Wednesday, May 27, 2015
Wherein I Talk to Bloomberg About NDPs
I did this interview last summer. I recall it was a hot day and we had to turn off the AC at Scofflaw (3201 W Armitage) because it was too noisy. Bloomberg posted the finished five-minute video today with a story headlined "Bourbon Bait and Switch. What's Really in Your Glass?" I don't know if the video has seen the light of day before now, but this is the first time I've seen it. I should lose some weight.
Be sure to read the short article too. It's a little more up-to-date, noting that Four Roses stopped making Bulleit Bourbon at the beginning of last year. Bloomberg did a good job with both the article and video.
Between articles like this one, and excerpts and reviews of Reid Mitenbuler's new book, Bourbon Empire, the popular press is once again all abuzz with shocking news about non-distiller producers (NDPs) and the misleading tales they tell. Of course, none of this is news to regular readers of this blog, my newsletter, or my books, particularly my most recent one, Bourbon, Strange, which was published in September of 2014. The media likes to hype as 'unknown' information that is well known, just not widely known. You know better.
Despite the publicity, there are more Potemkin Distilleries today than ever. Why? Because stories sell and making them up is cheap, certainly cheaper than actually building a distillery and making whiskey yourself. I don't favor more regulation of labels, although the regulators need to do a much better job applying and enforcing the rules they already have. Many Potemkins break with impunity the rules about identifying the state where the whiskey was distilled, and about how old the whiskey really is if it is less than four years old.
For other things, consumer education is the best solution. If the consumer knows Templeton Rye is made in Indiana, not Iowa, and buys it anyway, no one is harmed.
But getting true information to the people who need it is hard. When you're not spending money making whiskey, you have a lot more to spend on marketing and most whiskey consumers get most of their information from the marketers, either directly or indirectly through bars and liquor stores.
If consumers are to be educated, they have to play their part too. Much would be solved if more people were just a little more curious about where the products they buy really come from, although I'm sure many of us are afraid to know. In today's multiple-channel media universe, multiple-channel messaging is the only way to reach a large number of people. Accurate information about American whiskey is available here and elsewhere if people bother to look for it, but an outlet like Bloomberg can put it in front of many more whiskey buyers than I can. In this case, both the story and video are original reporting too, not just a rehash of other published media reports like most of what you read today online.

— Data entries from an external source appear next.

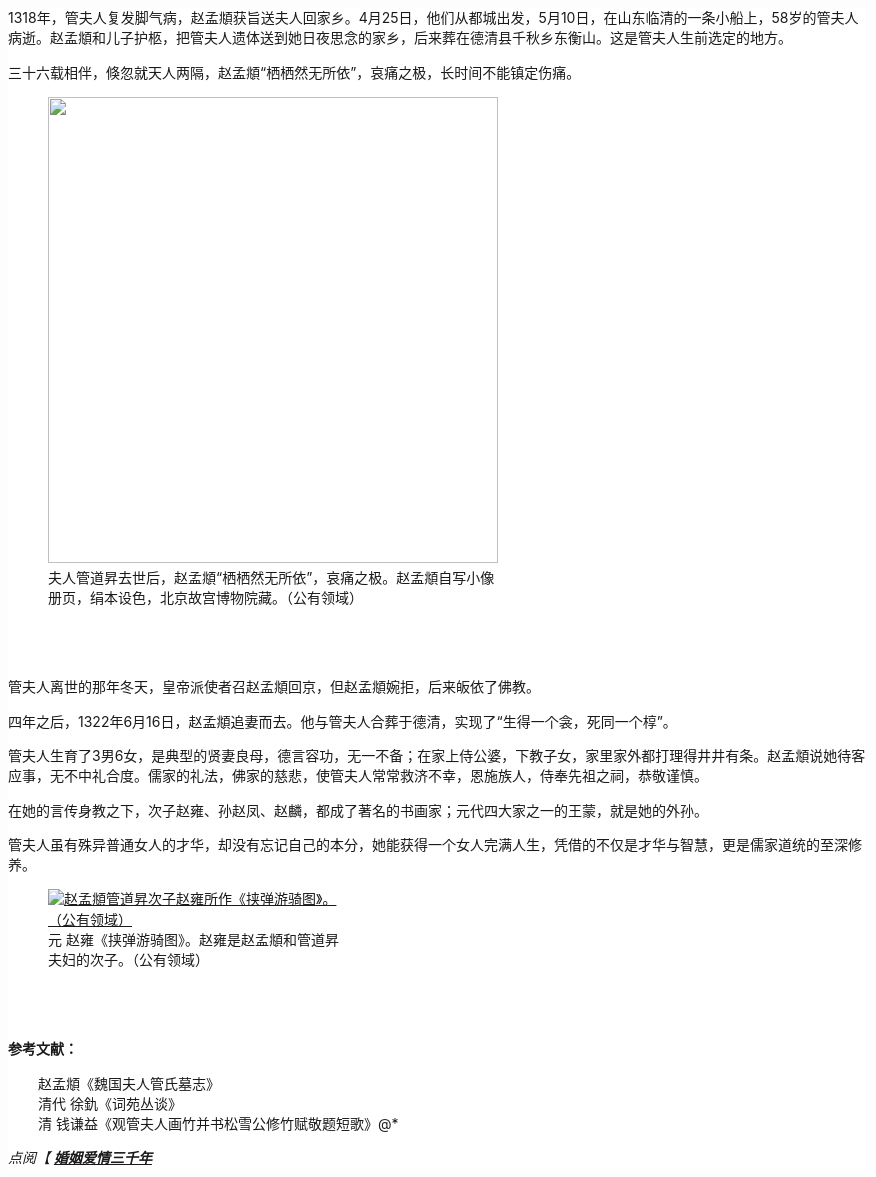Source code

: </p>
<p>
 1318年，管夫人复发脚气病，赵孟頫获旨送夫人回家乡。4月25日，他们从都城出发，5月10日，在山东临清的一条小船上，58岁的管夫人病逝。赵孟頫和儿子护柩，把管夫人遗体送到她日夜思念的家乡，后来葬在德清县千秋乡东衡山。这是管夫人生前选定的地方。
</p>
<p>
 三十六载相伴，倏忽就天人两隔，赵孟頫“栖栖然无所依”，哀痛之极，长时间不能镇定伤痛。
</p>
<figure class="wp-caption aligncenter" id="attachment_11144380" style="width: 450px">
 <a href="http://i.epochtimes.com/assets/uploads/2019/03/ZHAO-MENGFU-SELF-PORTRAIT-1.jpg">
  <img alt="" class="wp-image-11144380 size-medium" height="466" src="http://i.epochtimes.com/assets/uploads/2019/03/ZHAO-MENGFU-SELF-PORTRAIT-1-450x466.jpg" width="450"/>
 </a>
 <br/><figcaption class="wp-caption-text">
  夫人管道昇去世后，赵孟頫“栖栖然无所依”，哀痛之极。赵孟頫自写小像册页，绢本设色，北京故宫博物院藏。（公有领域）
 </figcaption><br/>
</figure><br/>
<p>
 管夫人离世的那年冬天，皇帝派使者召赵孟頫回京，但赵孟頫婉拒，后来皈依了佛教。
</p>
<p>
 四年之后，1322年6月16日，赵孟頫追妻而去。他与管夫人合葬于德清，实现了“生得一个衾，死同一个椁”。
</p>
<p>
 管夫人生育了3男6女，是典型的贤妻良母，德言容功，无一不备；在家上侍公婆，下教子女，家里家外都打理得井井有条。赵孟頫说她待客应事，无不中礼合度。儒家的礼法，佛家的慈悲，使管夫人常常救济不幸，恩施族人，侍奉先祖之祠，恭敬谨慎。
</p>
<p>
 在她的言传身教之下，次子赵雍、孙赵凤、赵麟，都成了著名的书画家；元代四大家之一的王蒙，就是她的外孙。
</p>
<p>
 管夫人虽有殊异普通女人的才华，却没有忘记自己的本分，她能获得一个女人完满人生，凭借的不仅是才华与智慧，更是儒家道统的至深修养。
</p>
<figure class="wp-caption aligncenter" id="attachment_11144362" style="width: 300px">
 <a href="http://i.epochtimes.com/assets/uploads/2019/03/ZHAO-YONG-PAINTING.jpg">
  <img alt="赵孟頫管道昇次子赵雍所作《挟弹游骑图》。（公有领域）" class="wp-image-11144362 size-small" height="705" src="http://i.epochtimes.com/assets/uploads/2019/03/ZHAO-YONG-PAINTING-300x705.jpg" width="300"/>
 </a>
 <br/><figcaption class="wp-caption-text">
  元 赵雍《挟弹游骑图》。赵雍是赵孟頫和管道昇夫妇的次子。（公有领域）
 </figcaption><br/>
</figure><br/>
<p>
 <strong>
  参考文献：
 </strong>
</p>
<p style="padding-left: 30px;">
 赵孟頫《魏国夫人管氏墓志》
 <br/>
 清代 徐釚《词苑丛谈》
 <br/>
 清 钱谦益《观管夫人画竹并书松雪公修竹赋敬题短歌》@*
</p>
<p>
 <em>
  点阅【
  <strong>
   <span style="color: #993300;">
    <a href="http://www.epochtimes.com/gb/tag/%E5%A9%9A%E5%A7%BB%E7%88%B1%E6%83%85%E4%B8%89%E5%8D%83%E5%B9%B4.html">
     婚姻爱情三千年
    </a>
   </span>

Enthusiast publications such as WHISKY Magazine and Whisky Advocate do a good job, even though they are supported by whiskey advertising. The people who write for them as well as their many very knowledgeable readers won't stand for any whitewashing. Whether it is them or the fat guy in the red shirt, all any of us has is our credibility. If you want to know the truth about what you are drinking, your best bet is to get your information from a variety of sources and stay at least a little bit skeptical about all of them.